Saturday, August 18, 2012

'BULLET IN THE FACE'

Ok ....... is it the most violent 30 minutes of comedy on the TV ?

Well, it's up there with shows like 'Death Valley' and 'Eagleheart'.

The violence is certainly there — blood sprays liberally, and the premise of the show is built around a man shot in the face on two different occasions — but that violence is so cartoonish as to almost be benign. There’s nothing ghastly or intense about the bloodshed, and there is so little investment in any of the characters that their eventual bullet-riddled bodies affect no emotion.

That’s not to say that Bullet in the Face is not without some fun.
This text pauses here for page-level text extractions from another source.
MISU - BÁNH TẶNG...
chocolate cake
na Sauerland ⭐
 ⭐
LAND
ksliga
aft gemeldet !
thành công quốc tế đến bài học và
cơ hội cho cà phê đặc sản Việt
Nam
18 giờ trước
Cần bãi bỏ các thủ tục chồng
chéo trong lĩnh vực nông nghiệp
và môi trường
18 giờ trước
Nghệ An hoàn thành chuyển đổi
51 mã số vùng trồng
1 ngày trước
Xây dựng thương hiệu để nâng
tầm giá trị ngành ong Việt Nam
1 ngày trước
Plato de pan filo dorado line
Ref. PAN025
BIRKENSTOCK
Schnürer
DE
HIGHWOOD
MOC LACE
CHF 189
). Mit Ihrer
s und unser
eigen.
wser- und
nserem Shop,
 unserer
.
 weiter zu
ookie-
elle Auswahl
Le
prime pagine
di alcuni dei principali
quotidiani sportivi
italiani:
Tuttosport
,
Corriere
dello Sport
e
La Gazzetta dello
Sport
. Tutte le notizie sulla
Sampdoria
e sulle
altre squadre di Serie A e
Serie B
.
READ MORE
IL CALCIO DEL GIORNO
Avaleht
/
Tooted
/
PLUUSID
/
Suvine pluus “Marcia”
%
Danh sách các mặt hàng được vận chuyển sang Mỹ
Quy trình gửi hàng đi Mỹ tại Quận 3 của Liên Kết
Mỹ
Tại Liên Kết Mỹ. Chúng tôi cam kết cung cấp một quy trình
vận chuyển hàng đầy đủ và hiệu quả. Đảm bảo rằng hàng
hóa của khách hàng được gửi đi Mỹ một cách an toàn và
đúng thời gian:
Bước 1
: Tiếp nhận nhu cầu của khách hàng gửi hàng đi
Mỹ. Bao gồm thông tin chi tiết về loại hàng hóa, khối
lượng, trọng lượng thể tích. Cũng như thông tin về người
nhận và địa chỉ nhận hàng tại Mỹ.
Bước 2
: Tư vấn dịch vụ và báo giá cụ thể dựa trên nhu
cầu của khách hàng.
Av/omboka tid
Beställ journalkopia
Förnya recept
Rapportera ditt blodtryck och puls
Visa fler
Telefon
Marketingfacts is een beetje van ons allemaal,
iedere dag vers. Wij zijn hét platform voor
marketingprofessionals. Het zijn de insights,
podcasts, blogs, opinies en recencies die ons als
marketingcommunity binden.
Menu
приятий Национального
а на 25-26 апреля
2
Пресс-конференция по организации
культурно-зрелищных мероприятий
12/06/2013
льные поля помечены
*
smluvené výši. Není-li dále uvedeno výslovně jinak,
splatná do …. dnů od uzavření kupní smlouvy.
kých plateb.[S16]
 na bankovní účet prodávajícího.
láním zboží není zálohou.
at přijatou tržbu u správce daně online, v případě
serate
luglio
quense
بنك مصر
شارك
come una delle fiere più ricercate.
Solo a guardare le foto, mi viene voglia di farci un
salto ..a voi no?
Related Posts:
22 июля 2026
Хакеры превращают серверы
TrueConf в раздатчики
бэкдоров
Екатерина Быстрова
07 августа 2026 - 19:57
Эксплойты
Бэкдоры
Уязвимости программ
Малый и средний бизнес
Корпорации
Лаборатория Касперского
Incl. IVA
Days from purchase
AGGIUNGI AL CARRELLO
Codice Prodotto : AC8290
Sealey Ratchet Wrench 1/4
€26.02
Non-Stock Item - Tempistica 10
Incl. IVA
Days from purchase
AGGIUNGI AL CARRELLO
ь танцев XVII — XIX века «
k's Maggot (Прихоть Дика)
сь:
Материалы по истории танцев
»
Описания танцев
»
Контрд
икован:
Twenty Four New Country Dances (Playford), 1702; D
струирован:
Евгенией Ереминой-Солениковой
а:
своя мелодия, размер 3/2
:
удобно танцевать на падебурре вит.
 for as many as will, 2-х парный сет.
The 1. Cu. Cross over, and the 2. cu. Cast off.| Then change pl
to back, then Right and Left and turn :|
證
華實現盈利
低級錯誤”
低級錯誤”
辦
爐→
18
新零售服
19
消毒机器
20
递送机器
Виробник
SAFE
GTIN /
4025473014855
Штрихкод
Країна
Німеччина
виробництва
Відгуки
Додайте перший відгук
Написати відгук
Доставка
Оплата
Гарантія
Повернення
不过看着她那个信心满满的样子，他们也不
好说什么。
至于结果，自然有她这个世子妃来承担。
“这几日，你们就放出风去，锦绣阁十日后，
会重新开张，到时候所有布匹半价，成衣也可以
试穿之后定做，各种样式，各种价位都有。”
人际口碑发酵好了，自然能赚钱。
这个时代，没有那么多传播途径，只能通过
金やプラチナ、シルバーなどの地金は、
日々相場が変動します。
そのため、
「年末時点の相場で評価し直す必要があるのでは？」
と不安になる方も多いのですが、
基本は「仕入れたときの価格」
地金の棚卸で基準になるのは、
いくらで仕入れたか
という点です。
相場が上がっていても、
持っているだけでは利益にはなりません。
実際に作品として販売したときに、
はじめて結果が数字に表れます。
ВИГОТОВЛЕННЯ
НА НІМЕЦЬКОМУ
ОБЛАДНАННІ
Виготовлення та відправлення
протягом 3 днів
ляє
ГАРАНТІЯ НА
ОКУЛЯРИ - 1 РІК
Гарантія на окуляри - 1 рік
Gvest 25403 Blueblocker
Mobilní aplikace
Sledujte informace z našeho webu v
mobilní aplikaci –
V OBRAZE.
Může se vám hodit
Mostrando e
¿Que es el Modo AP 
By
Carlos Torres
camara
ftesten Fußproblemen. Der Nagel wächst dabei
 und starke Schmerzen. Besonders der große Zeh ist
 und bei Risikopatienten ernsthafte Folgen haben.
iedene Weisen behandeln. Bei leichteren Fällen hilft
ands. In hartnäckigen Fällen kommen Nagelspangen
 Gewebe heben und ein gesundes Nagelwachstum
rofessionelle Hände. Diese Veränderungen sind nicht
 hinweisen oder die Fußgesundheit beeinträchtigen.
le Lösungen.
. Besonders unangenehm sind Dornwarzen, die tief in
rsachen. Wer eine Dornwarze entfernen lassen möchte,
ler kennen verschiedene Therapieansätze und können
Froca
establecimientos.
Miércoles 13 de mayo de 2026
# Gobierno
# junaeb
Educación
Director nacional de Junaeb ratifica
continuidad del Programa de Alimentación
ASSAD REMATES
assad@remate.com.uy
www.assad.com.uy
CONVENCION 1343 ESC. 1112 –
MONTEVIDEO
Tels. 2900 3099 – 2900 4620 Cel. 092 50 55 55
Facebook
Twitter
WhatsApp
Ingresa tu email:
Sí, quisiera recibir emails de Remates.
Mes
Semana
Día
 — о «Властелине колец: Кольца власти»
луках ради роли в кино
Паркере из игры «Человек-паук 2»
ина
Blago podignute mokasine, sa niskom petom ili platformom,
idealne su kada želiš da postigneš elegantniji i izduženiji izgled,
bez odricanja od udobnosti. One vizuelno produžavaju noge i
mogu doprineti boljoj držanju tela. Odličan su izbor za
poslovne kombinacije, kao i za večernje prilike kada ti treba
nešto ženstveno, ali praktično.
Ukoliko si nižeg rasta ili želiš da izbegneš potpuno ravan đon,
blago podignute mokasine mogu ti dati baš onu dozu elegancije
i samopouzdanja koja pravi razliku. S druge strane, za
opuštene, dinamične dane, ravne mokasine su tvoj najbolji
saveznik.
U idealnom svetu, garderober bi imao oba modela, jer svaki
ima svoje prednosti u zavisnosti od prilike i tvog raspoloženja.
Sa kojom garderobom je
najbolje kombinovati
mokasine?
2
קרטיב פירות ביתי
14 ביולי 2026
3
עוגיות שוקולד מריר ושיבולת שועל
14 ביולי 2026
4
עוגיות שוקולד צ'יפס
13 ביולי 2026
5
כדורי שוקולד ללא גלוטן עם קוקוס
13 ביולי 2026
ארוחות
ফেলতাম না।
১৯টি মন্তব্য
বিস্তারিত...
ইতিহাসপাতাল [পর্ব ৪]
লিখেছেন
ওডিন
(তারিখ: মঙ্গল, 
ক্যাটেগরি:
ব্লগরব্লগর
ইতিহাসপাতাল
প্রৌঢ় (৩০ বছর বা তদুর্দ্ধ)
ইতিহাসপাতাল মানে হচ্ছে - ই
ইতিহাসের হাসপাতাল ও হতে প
It can be ridiculous, and ridiculously fun (especially when Eddie Izzard is onscreen).

It was announced that the series would be condensed, changed from a six-part weekly series into a two-night event, seemingly meant to sweep the series under the rug without actually having to kill a series that’d already been produced and filmed.



The show stars Max Williams as Gunter Vogler, the muscle for Heinrich Tannhauser (Eddie Izzard), a crime lord engaged in a mob war with the head of another crime family (Eric Roberts). Tannhauser, however, discovers that his wife is sleeping with another man and asks that Gunter kill her. The rub, however, is that the other man is Gunter, and before Gunter can take out Tannhauser’s wife/his mistress — who is pregnant with Gunter’s child — she shoots him in face.

Gunter wakes up three months later only to discover that, after a transplant, he now has the face of a cop that he had shot before he had himself been shot in the face. The police department had given him a transplant in an effort to use him to get inside the Tannhauser syndicate and take it down from the inside. Gunter, who knows nothing but violence, is hesitant to agree (“I will not live my life with some other face I do not recognize. I am not Mickey Rourke.”), but ultimately does so after discovering that his old boss and his mistress both want him dead.

The exaggerated nature of the show, the bad German accents, and the over-the-top violence aside, the opening episode is a strong one, intentionally bad-funny. It’s when the show escapes from the series arc and devolves into an absurd case-of-the-week procedural that Bullet in the Face becomes wearying.

Still, it's nice to see Eddie Izzard back on the box.